We can use it like this …

import countdown_numbers_solver as solver
import sys
import sympy
import os


_solutions = {}    # A dict to eliminate duplicate solution expressions


def _found_expression(expression, only_one):
  infix_expression = _format_expression_infix(expression)
  key = sympy.srepr(sympy.sympify(infix_expression, evaluate = False))    # Canonical expression as key
  if not key in _solutions:
    _solutions[key] = infix_expression
  return only_one


def _is_number(expression):
  return 0 if type(expression) is tuple else 1


def _format_expression_infix(expression):
  if _is_number(expression):
    return expression 
  op_symbol = expression[1]
  lhs = _format_expression_infix(expression[2])
  rhs = _format_expression_infix(expression[3])
  return f'({lhs} {op_symbol} {rhs})'


def main():
  if len(sys.argv) < 3:
    _print_usage()
    return 1
  
  target = int(sys.argv[1])
  numbers = [int(s) for s in sys.argv[2:] if s[0] != '-']
  only_one = 0 if '-all' in sys.argv[2:] else 1

  numbers.sort()    # Don't have to do this but let's be tidy shall we?

  print(f'target = {target}, numbers = {numbers}')

  solver.find_expressions_for_target(numbers, target, lambda e: _found_expression(e, only_one))

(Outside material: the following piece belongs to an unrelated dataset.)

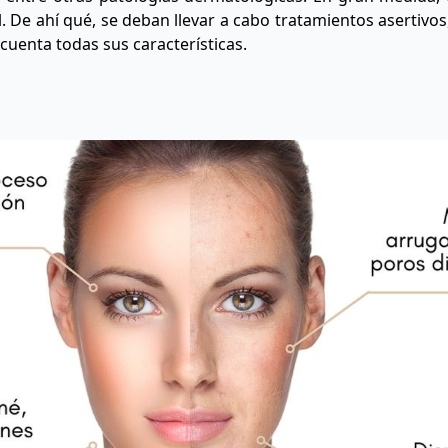
l. De ahí qué, se deban llevar a cabo tratamientos asertivos
 cuenta todas sus características.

  for solution in _solutions.values():
    print(f'{target} = {solution}')
  return 0


if __name__ == "__main__":
  exit(main())

This is much better …

[adavies@bob ~/countdown-numbers]$python3 ./countdown_numbers_solver_cli.py 952 3 6 25 50 75 100 -all
target = 952, numbers = [3, 6, 25, 50, 75, 100]
952 = ((((3 * 75) * (6 + 100)) - 50) / 25)
952 = (((((3 + 100) * 6) * 75) / 50) + 25)
[adavies@bob ~/countdown-numbers]$

As I said above, there are only two solutions for this classic set of numbers, and my code can find both of them in ~3 seconds. Human players get 30.

I’m done with this game for now. I’m off to get two boxes and a carrot.